Study: Snake River salmon not helped by drafts - Reservoirs too far upstream for flows to aid migration

Idaho Statesman

12/12/03

Idaho - A scientific study concludes drafting a huge amount of water out of upper Snake River reservoirs to boost salmon and steelhead migrations downstream would do very little to help the fish runs.

The study´s conclusions backed the latest charge in an ongoing feud between irrigators and conservation groups this fall.

The Idaho Water Users Association on Wednesday said a study by University of Washington professor James Anderson debunks any claims that the “flow augmentation” helps young salmon survive on their way to the ocean.

“The issue of flow augmentation is of critical concern to Idaho,” said Norm Semanko, Water Users executive director. “There has been a wide range of reports and studies completed in the last year or two. It is of great benefit to have a credible, independent researcher take a look at all the research data and put into perspective.”

Idaho Rivers United, Idaho Conservation League, American Rivers and the National Wildlife Federation recently asked a federal judge in Portland, Ore., to include operation of the upper Snake River dams in the overall legal debate over how to preserve and revitalize Northwest salmon runs.

Semanko worries grabbing that water for salmon recovery efforts would dry up two million acres of farmland and cripple the state´s economy.

Anderson´s study finds the upper Snake reservoirs are too far upstream of the salmon migration corridors for their storage water to have any real benefit in the downstream dams.

“Those flow objectives are arbitrary, unrealistic, and unsupported — they exceed predevelopment flows over 90 percent of the time and could require all of the storage water in the Upper Snake projects during dry years,” Semanko wrote in a Monday letter to federal dam regulators.

Beginning in the early 1990s, the Bureau of Reclamation leased water from the upper Snake, providing 427,000 acre-feet to increase the river flow and help the migrating fish downstream.

But with the long-running drought, the government´s river flow targets have gone unmet the past three years.
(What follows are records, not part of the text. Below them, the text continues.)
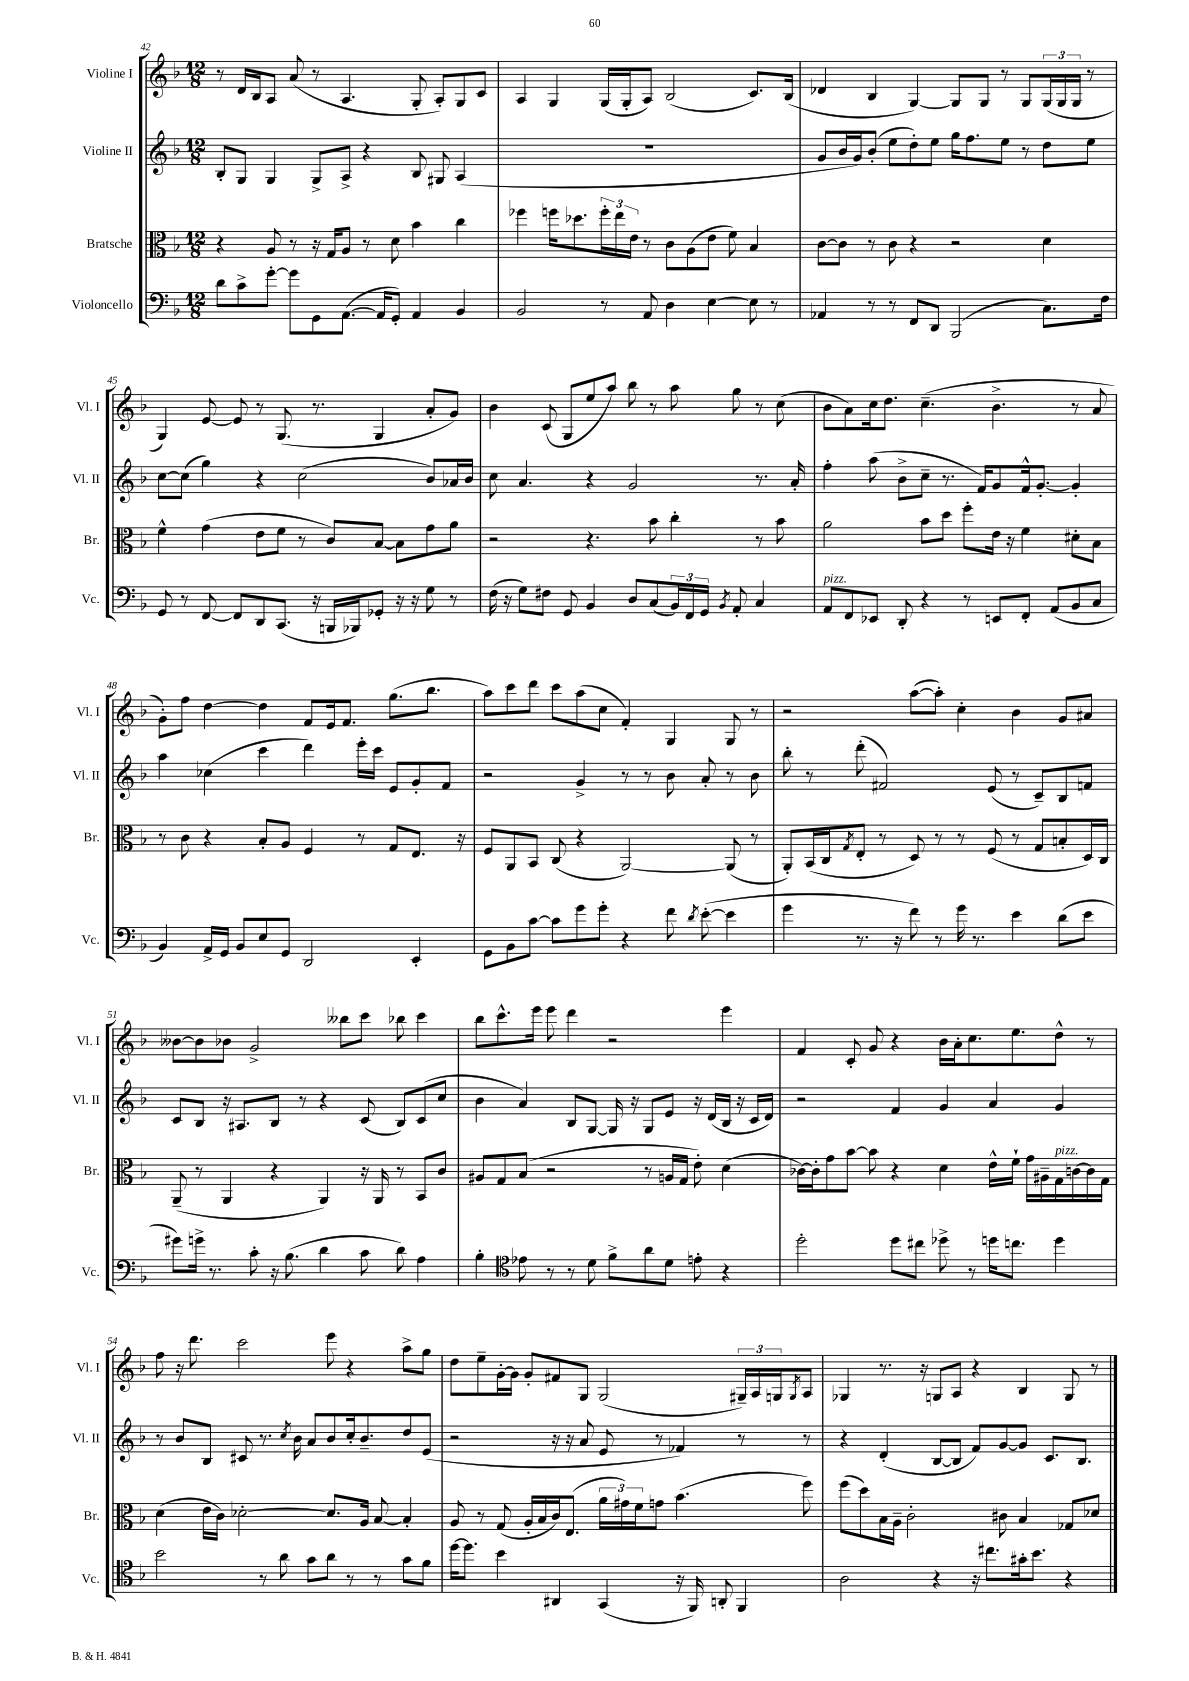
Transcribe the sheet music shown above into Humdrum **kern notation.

**kern	**kern	**kern	**kern
*part4	*part3	*part2	*part1
*staff4	*staff3	*staff2	*staff1
*I"Violoncello	*I"Bratsche	*I"Violine II	*I"Violine I
*I'Vc.	*I'Br.	*I'Vl. II	*I'Vl. I
*clefF4	*clefC3	*clefG2	*clefG2
*k[b-]	*k[b-]	*k[b-]	*k[b-]
*M12/8	*M12/8	*M12/8	*M12/8
=42	=42	=42	=42
8d\L	4r	8B-'/L	8r
8c^\	.	8G/J	16d/LL
.	.	.	16B-/J
[8g'\J	8A/	4G/	8A/J
8g\L]	8r	.	(8a/
8GG\	16r	8G^/L	8r
.	16G/KL	.	.
([8.AA\J	8A/J	8A^/J	4.A/
.	8r	4r	.
16AA/KL]	.	.	.
8GG'/J)	8d\	.	.
4AA/	4b-\	8B-/	8G'/
.	.	8G#X/	8A'/L)
4BB-/	4cc\	(4A/	8G/
.	.	.	8c/J
=43	=43	=43	=43
2BB-/	4ff-X\	1.r	4A/
.	16ffn\KL	.	4G/
.	8.dd-X\	.	.
8r	24ff'\L	.	(16G/LL
.	24ee\	.	.
.	.	.	16G'/J
.	24e\JJ	.	.
8AA/	8r	.	8A/J)
4D\	8c\L	.	(2B-/
.	(8A\	.	.
[4E\	8e\J	.	.
.	8f\)	.	.
8E\]	4B-/	.	8.c/L)
8r	.	.	.
.	.	.	(16B-/Jk
=44	=44	=44	=44
4AA-X/	[8c\L	8g/L	4d-X/
.	8c\J]	16b-/L	.
.	.	16g/J)	.
8r	8r	(8b-'/J	4B-/
8r	8c\	8ee\L	.
8FF/L	4r	8dd'\)	[4G/)
8DD/J	.	8ee\J	.
(2BBB-/	2r	16gg\KL	8G/L]
.	.	8.ff\	.
.	.	.	8G/J
.	.	8ee\J	8r
.	.	8r	8G/L
8.C\L)	4d\	8dd\L	(24G/L
.	.	.	24G/
.	.	.	24G/JJ
.	.	8ee\J	8r
16F\Jk	.	.	.
!!LO:LB:g=z
=45	=45	=45	=45
8GG/	4f^^\	[8cc\L	4G/)
8r	.	(8cc\J]	.
[8FF/	(4g\	4gg\)	[8e/
8FF/L]	.	.	8e/]
8DD/	8e\L	4r	8r
(8.CC/J	8f\J	.	(8.G/
.	8r	(2cc\	.
16r	.	.	8.r
16BBBn/LL	8c/L)	.	.
16BBB-X/J)	.	.	.
8GG-X'/J	[8B-/J	.	4G/
16r	8B-\L]	.	.
16r	.	.	.
8G\	8g\	8b-/L)	8a'/L
8r	8a\J	16a-X/L	8g/J)
.	.	16b-/JJ	.
=46	=46	=46	=46
(16F\	2r	8cc\	4b-\
16r	.	.	.
8G\L)	.	4.a/	.
8F#X\J	.	.	(8c/
8GG/	.	.	8G/L
4BB-/	4.r	4r	8ee/
.	.	.	8aa/J)
8D/L	.	2g/	8bb-\
(8C/	8b-\	.	8r
24BB-/L)	4cc'\	.	8aa\
24FF/	.	.	.
24GG/JJ	.	.	.
8qBB-/	.	.	.
8AA'/	.	.	8gg\
4C/	8r	8.r	8r
.	8b-\	.	(8cc\
.	.	16a'/	.
=47	=47	=47	=47
!LO:TX:a:i:t=pizz.	!	!	!
8AA/L	2a\	4ff'\	8b-\L
8FF/	.	.	8a\)
8EE-X/J	.	(8aa\	16cc\k
.	.	.	8.dd\J
8DD'/	.	8b-^\L	.
4r	8b-\L	8cc~\J	(4.cc~\
.	8dd\J	8.r	.
8r	8ff'\L	.	.
.	.	16f/KL)	.
8EEn/L	16e\Jk	8g/	4.b-^\
.	16r	.	.
8FF'/J	4f\	16f^^/k	.
.	.	[8.g'/J	.
(8AA/L	.	.	.
8BB-/	8d#X'\L	4g'/]	8r
8C/J	8B-\J	.	8a/
!!LO:LB:g=z
=48	=48	=48	=48
4BB-/)	8r	4aa\	8g'\L)
.	8c\	.	8ff\J
16AA^/LL	4r	(4cc-X\	[4dd\
16GG/JJ	.	.	.
8BB-/L	.	.	.
8E/	8B-'/L	4ccc\	4dd\]
8GG/J	8A/J	.	.
2DD/	4F/	4ddd\)	8f/L
.	.	.	16e/k
.	.	.	8.f/J
.	8r	16eee'\LL	.
.	.	16ccc\JJ	.
.	8G/L	8e/L	(8.gg\L
4EE'/	8.E/J	8g'/	.
.	.	.	8.bb-\J
.	.	8f/J	.
.	16r	.	.
=49	=49	=49	=49
8GG\L	8F/L	2r	8aa\L)
8BB-\	8AA/	.	8ccc\
[8c\J	8BB-/J	.	8ddd\J
8c\L]	(8C/	.	8ccc\L
8g\	4r	4g^/	(8aa\
8g'\J	.	.	8cc\J
4r	[2AA/)	8r	4f'/)
.	.	8r	.
8f\	.	8b-\	4G/
8qd/	.	.	.
([8e'\	.	8a'/	.
4e\]	(8AA/]	8r	8G/
.	8r	8b-\	8r
=50	=50	=50	=50
4g\	8AA'/L)	8bb-'\	2r
.	(16BB-/L	8r	.
.	16C/J	.	.
.	8qG/	.	.
8.r	8E'/J	(8ddd'\	.
.	8r	2f#X/)	.
16r	.	.	.
8f\)	8D/)	.	([8aa\L
8r	8r	.	8aa'\J])
16g\	8r	.	4cc'\
8.r	.	.	.
.	(8F/	(8e/	.
4e\	8r	8r	4b-\
.	8G/L	8c~/L)	.
(8d\L	8Bn'/	8B-/	8g/L
8e\J	16D/L)	8fn/J	8a#X/J
.	16C/JJ	.	.
!!LO:LB:g=z
=51	=51	=51	=51
8g#X\L)	(8AA~/	8c/L	[8b--X\L
16gn^\Jk	8r	8B-/J	8b--\]
8.r	.	.	.
.	4AA/	16r	8b-X\J
.	.	8.A#X/L	.
8c'\	.	.	2g^/
16r	4r	8B-/J	.
(8.B-\	.	.	.
.	.	8r	.
4d\	4AA/)	4r	.
.	.	.	8bb--X\L
8c\	16r	(8c/	8ccc\J
.	16AA/	.	.
8d\)	8r	8B-/L)	8bb-X\
4A\	8BB-/L	(8c/	4ccc\
.	8c/J	8cc/J	.
=52	=52	=52	=52
4B-'\	8A#X/L	4b-\	8bb-\L
.	8G/	.	8.ccc^^\
*clefC4	*	*	*
8e-X\	(8B-/J	4a/)	.
.	.	.	16eee\Jk
8r	2r	.	8eee\
8r	.	8B-/L	4ddd\
8d\	.	[8G/J	.
8f^\L	.	16G/]	2r
.	.	16r	.
8a\	8r	8G/L	.
8d\J	16An/LL	8e/J	.
.	16G/JJ	.	.
8en'\	8e'\)	16r	.
.	.	(16d/LL	.
4r	(4d\	16B-/JJ	4eee\
.	.	16r	.
.	.	16c/LL	.
.	.	16d/JJ)	.
=53	=53	=53	=53
2dd'\	[16c-X\LL)	2r	4f/
.	16c-'\J]	.	.
.	8g\	.	.
.	[8b-\J	.	8c'/
.	8b-\]	.	8g/
8dd\L	4r	4f/	4r
8cc#X\J	.	.	.
8dd-X^\	4d\	4g/	16b-\LL
.	.	.	16a'\J
8r	.	.	8.cc\
16ddn\KL	16e^^\LL	4a/	.
8.ccn\J	16f`\JJ	.	8.ee\
.	16g\LL	.	.
.	16A#X~\	.	.
!	!LO:TX:a:i:t=pizz.	!	!
4dd\	16G\	4g/	8dd^^\J
.	[16cn\	.	.
.	16c\]	.	8r
.	16G\JJ	.	.
!!LO:LB:g=z
=54	=54	=54	=54
2b-\	(4d\	8r	8ff\
.	.	8b-/L	16r
.	.	.	8.ddd\
.	16e\LL	8B-/J	.
.	16c\JJ)	.	.
.	[2d-X'\	8c#X/	2ccc\
8r	.	8.r	.
8a\	.	.	.
.	.	8qcc/	.
.	.	16b-\	.
8g\L	.	8a/L	.
8a\J	8.d-/L]	8b-/	8eee\
8r	.	16cc'/k	4r
.	16A/Jk	8.b-~/	.
8r	[8B-/	.	.
8g\L	4B-'/]	8dd/	8aa^\L
8f\J	.	(8e/J	8gg\J
=55	=55	=55	=55
[16dd\KL	8A/	2r	8dd\L
8.dd\J]	.	.	.
.	8r	.	8ee~\
4b-\	(8G/	.	[16g'\L
.	.	.	16g\JJ]
.	16A'/LL	.	8g'/L
.	16B-/	.	.
4AA#X/	16c/J)	16r	8f#X/
.	(8.E/J	16r	.
.	.	8a/	8G/J
(4GG/	24a\LL	8e/	(2G/
.	24g#X\)	.	.
.	24f\J	.	.
.	8gn\J	8r	.
16r	(4.b-\	4f-X/)	.
16FF/)	.	.	.
8AAn'/	.	.	.
4FF/	.	8r	24G#X~/LL)
.	.	.	24A/
.	.	.	24Gn/J
.	.	.	8qG/
.	8ff\)	8r	8A/J
=56	=56	=56	=56
2A\	(8ff\L	4r	4G-X/
.	8dd\)	.	.
.	16B-\L	(4d'/	8.r
.	16A~\JJ	.	.
.	2c'\	.	.
.	.	.	16r
4r	.	[8B-/L	8Gn/L
.	.	8B-/J]	8A/J
16r	.	8f/L)	4r
8.cc#X\L	.	.	.
.	8c#X\	[8g/	.
16g#X'\k	4B-/	8g/J]	4B-/
8.b-\J	.	.	.
.	.	8.c/L	.
4r	8G-X/L	.	8G/
.	.	8.B-/J	.
.	8d-X/J	.	8r
==	==	==	==
*-	*-	*-	*-
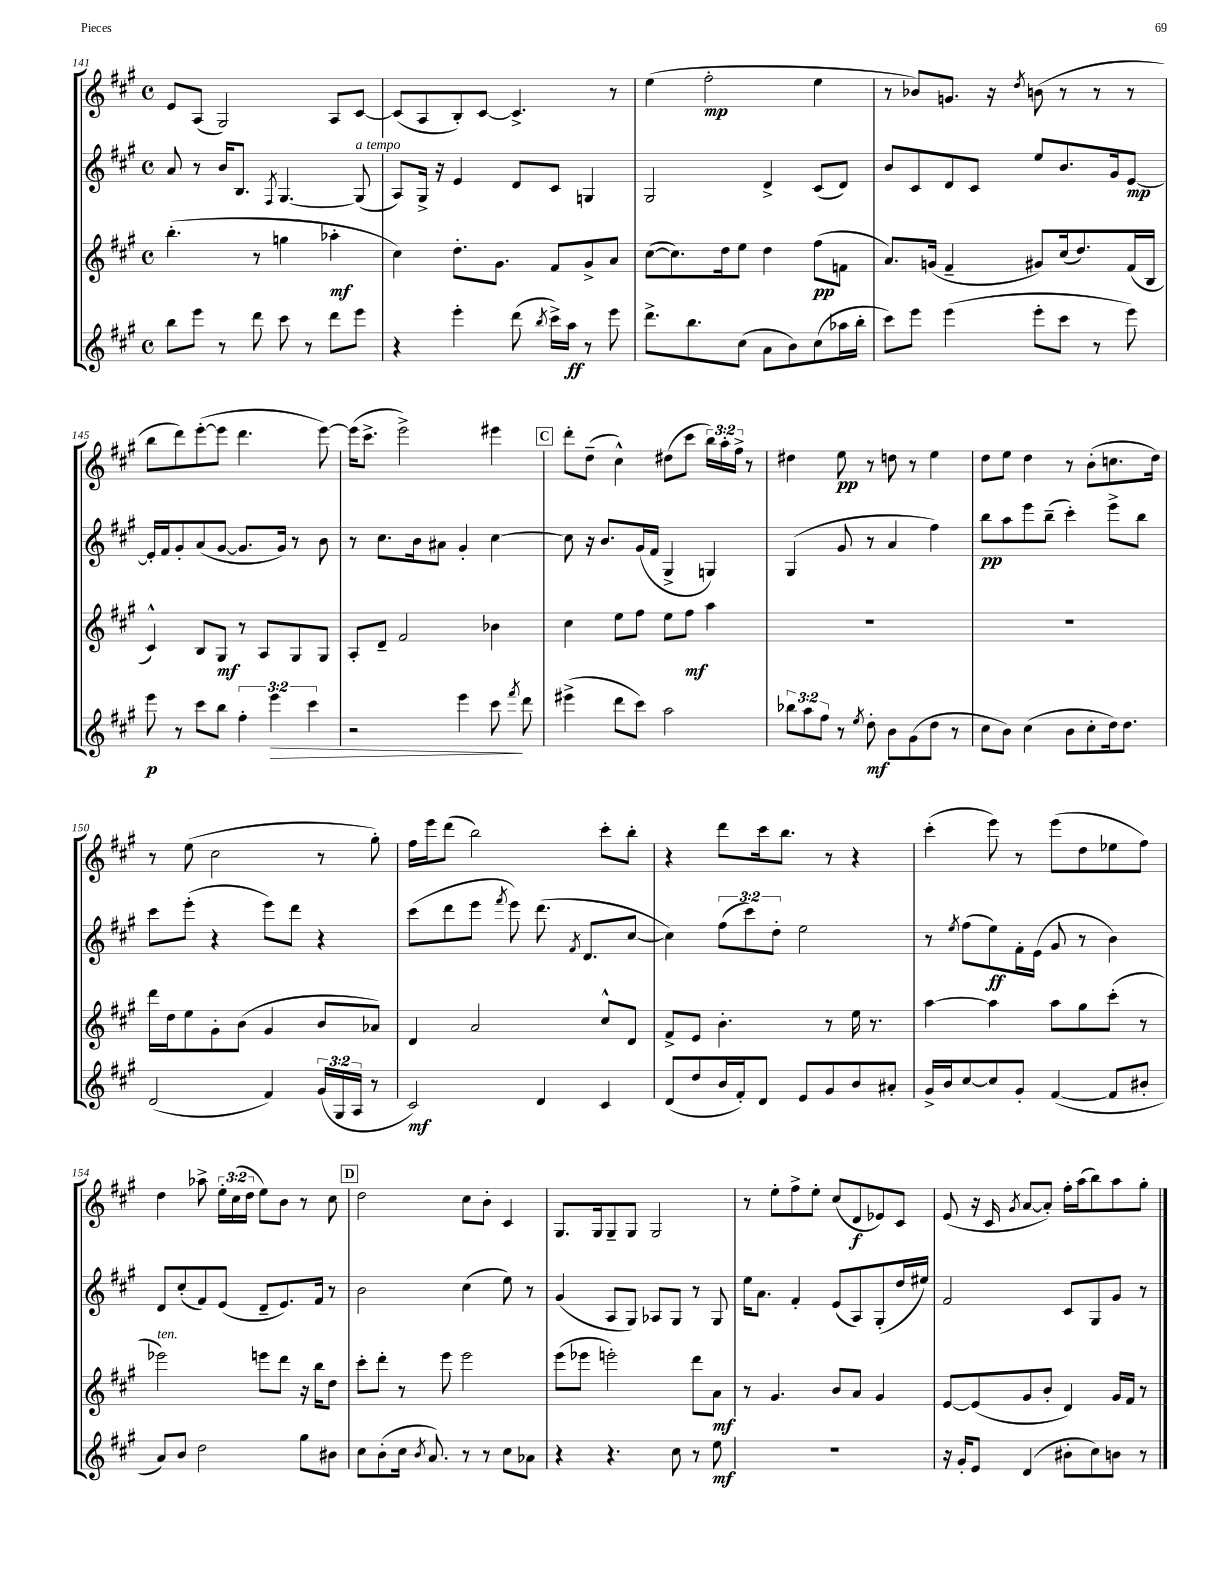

Anderson looked at three government analyses of salmon survival. Those studies involved attaching electronic tags to the fish to measure their journey through the Snake and Columbia hydrosystem.

Anderson concludes releasing a huge amount of extra water upstream from the lower Snake gauntlet — such as pouring in 1 million acre-feet from Dworshak Reservoir on the Clearwater River over 40 days — would not significantly speed the smolts´ downstream travel.

He said such augmentation would not lower water temperatures enough to really boost their survival, either.

In fact, the extra water from the upper Snake could even harm the fish because it would grow too warm after sitting in the three Hells Canyon reservoirs.

Anderson said the current water policies for the Snake and Columbia dams are based on a “precautionary principle.”

“In sum, it promotes acting to avoid serious or irreversible potential harm, despite lack of scientific certainty as to the likelihood, magnitude, or causation of that harm,” he wrote.

“There´s been a lot of studies and research and published data that run counter to that,” Bert Bowler, Idaho Rivers native fisheries chief, said of Anderson´s conclusions.